• _Aim of the exercise_:
Only the lines from the one with "Η Jobistas αναζητά για λογαριασμό πε" through the last belong in the output; print them exactly as given below.

** Data section follows **

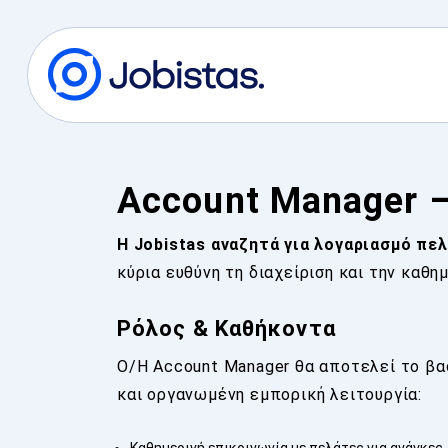
Account Manager –
Η Jobistas αναζητά για λογαριασμό πε
κύρια ευθύνη τη διαχείριση και την καθ
Ρόλος & Καθήκοντα
Ο/Η Account Manager θα αποτελεί το βα
και οργανωμένη εμπορική λειτουργία:
Καθημερινή επικοινωνία με πελάτες για ανάγκες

** End of Data section **

• _Response below_:
Η Jobistas αναζητά για λογαριασμό πε
κύρια ευθύνη τη διαχείριση και την καθ
Ρόλος & Καθήκοντα
Ο/Η Account Manager θα αποτελεί το βα
και οργανωμένη εμπορική λειτουργία:
Καθημερινή επικοινωνία με πελάτες για ανάγκες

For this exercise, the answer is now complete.